▶ [TASKS]
1. In the Karda Constructions article, can you reproduce the passage from "Post IPO of" up to and including "saving interest costs."?
2. Why, according to the Karda Constructions article, does the Joint Venture model leave the company with substantially lower loans on its projects? Answer in one to three sentences.

▶ [SOURCE DOCUMENT]
----------
Lotus Global Investment Fund Picks Up Stake in Karda Constructions Ltd.


Lotus Global Investment Fund has picked up stake in BSE and NSE listed Real Estate Giant, Karda Constructions Ltd. As per bulk deal data available on NSE, Lotus Global Investment Fund has picked up 325000 shares in Karda Constructions Ltd. at Rs. 111 on 28th January, 2021. The company had recently announced that it had contract orders worth Rs. 1835.14 Million in hand.

The company said that its focus would be on improvising the processes, adaptable approach in business, use of technology & online and digital platforms and cost optimization for better performance and for reaching out to the millennial that constitute the larger part of buyers.

The company has successfully delivered over 1 mn sq. ft. Carpet Area. Karda Constructions Limited posted good income, sales volume and collections during FY20 despite challenges thrown by COVID-19 during last fortnight of the fourth quarter.

Karda group enjoys a very high reputation for on-time deliveries and providing value for money to buyers in all the three segments viz. affordable, mid and high income segment. Karda group has rather grown in deliverables and continues to make a healthy 25-28% EBITDA margins.

Post IPO of the company, along with taking advantage of its good reputation, lean market condition and an eye on profitability the company changed its business model of building new projects to a Joint Venture model. By entering into a JV with the land owner, the company avoided taking debts on its books to fund the land cost leading to substantially lower loans on the project resulting in saving interest costs.

This model ensures that a sales value of Rs. 250 Crs into company books will need only Rs. 30-50 Crs loan for two years and therefore interest burden on such project is just Rs.10-12 Crs. EBITDA is higher in JV model at about 45-50% on sales revenue. The new projects under this model is expected to generate sales of Rs. 600 Crs thus earning the company Rs. 300 Crs over a period of next three to four years. The company will receive contribution of PBT at Rs. 250 Crs and PAT of Rs. 200 Crs on these new projects alone. Karda pays about 18-20% near MAT on book profits.
----------
▶ [EXCERPTED RECORDS]
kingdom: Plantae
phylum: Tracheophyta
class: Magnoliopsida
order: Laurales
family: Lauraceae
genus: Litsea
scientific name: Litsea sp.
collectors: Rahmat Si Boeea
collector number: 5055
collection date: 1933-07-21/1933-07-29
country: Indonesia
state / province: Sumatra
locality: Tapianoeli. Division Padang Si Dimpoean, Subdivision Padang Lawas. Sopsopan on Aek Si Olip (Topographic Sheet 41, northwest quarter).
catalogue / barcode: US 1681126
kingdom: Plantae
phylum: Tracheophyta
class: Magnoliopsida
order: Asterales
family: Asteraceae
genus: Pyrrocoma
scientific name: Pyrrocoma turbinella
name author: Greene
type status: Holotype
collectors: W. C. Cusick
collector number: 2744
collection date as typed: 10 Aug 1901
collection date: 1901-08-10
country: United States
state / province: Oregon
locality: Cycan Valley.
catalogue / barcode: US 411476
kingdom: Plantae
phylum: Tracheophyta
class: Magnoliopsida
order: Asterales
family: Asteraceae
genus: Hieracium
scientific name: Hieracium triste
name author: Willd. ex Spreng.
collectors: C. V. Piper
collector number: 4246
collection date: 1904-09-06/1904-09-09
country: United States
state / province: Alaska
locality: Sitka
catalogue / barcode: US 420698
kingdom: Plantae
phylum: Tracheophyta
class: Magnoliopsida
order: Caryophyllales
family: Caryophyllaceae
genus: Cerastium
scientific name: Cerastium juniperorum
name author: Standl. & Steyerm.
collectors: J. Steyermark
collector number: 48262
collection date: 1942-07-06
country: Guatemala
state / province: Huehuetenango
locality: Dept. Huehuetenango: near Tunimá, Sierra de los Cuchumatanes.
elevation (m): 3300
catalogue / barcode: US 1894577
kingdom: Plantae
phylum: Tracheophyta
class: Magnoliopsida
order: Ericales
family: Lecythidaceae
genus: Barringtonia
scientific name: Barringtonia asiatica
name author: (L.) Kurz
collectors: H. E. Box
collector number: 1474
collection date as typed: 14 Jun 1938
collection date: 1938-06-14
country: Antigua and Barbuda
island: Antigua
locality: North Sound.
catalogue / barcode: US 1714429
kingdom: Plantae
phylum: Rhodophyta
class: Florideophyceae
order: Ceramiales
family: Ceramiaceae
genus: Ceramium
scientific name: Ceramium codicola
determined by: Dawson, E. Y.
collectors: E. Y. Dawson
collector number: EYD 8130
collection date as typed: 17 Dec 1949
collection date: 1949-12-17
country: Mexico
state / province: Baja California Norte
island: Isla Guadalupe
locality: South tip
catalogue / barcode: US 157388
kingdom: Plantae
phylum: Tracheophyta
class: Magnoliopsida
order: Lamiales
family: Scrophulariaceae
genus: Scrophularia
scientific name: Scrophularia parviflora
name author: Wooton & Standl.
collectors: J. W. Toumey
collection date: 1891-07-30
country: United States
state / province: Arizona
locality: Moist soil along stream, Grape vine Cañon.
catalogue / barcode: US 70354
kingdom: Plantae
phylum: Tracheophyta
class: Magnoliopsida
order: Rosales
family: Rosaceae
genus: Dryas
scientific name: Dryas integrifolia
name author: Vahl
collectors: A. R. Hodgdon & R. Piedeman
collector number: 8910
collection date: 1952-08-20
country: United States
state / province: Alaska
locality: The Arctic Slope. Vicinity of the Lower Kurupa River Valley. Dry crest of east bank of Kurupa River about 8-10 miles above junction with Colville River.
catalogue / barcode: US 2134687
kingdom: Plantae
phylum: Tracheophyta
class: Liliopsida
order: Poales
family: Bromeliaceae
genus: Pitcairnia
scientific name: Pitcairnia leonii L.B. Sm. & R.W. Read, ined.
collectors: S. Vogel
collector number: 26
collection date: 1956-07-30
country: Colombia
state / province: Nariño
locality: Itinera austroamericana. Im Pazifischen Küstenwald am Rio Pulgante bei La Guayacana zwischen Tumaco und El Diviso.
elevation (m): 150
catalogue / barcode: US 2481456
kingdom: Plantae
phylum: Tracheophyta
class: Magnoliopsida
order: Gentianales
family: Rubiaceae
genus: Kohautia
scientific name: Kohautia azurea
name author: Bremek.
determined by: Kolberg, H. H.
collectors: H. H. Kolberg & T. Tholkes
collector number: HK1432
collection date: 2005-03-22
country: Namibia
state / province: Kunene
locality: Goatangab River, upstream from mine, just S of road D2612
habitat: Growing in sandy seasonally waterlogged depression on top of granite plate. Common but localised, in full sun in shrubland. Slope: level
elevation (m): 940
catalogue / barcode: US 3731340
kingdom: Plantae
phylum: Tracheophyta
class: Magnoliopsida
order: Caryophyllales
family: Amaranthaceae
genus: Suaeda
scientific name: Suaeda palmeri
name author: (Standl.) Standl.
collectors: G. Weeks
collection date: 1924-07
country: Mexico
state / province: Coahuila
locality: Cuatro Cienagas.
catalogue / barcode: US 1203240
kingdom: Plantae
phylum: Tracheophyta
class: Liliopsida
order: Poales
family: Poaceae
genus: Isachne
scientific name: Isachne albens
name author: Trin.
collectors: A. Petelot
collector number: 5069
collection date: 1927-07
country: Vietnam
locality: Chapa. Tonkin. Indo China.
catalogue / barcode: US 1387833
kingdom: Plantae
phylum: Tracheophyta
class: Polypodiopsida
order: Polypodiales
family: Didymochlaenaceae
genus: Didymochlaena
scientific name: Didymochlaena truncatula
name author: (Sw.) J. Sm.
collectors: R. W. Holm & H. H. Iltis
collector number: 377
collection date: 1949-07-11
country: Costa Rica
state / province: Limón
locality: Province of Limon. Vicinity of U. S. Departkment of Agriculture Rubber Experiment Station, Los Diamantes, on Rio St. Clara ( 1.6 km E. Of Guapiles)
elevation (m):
----------
▶ [RESULTS OF THE TASKS]
1.
Post IPO of the company, along with taking advantage of its good reputation, lean market condition and an eye on profitability the company changed its business model of building new projects to a Joint Venture model. By entering into a JV with the land owner, the company avoided taking debts on its books to fund the land cost leading to substantially lower loans on the project resulting in saving interest costs.

2. By entering into a joint venture with the land owner, the company avoids taking debt onto its books to fund the land cost. As a result, loans on the project are substantially lower, which saves interest costs.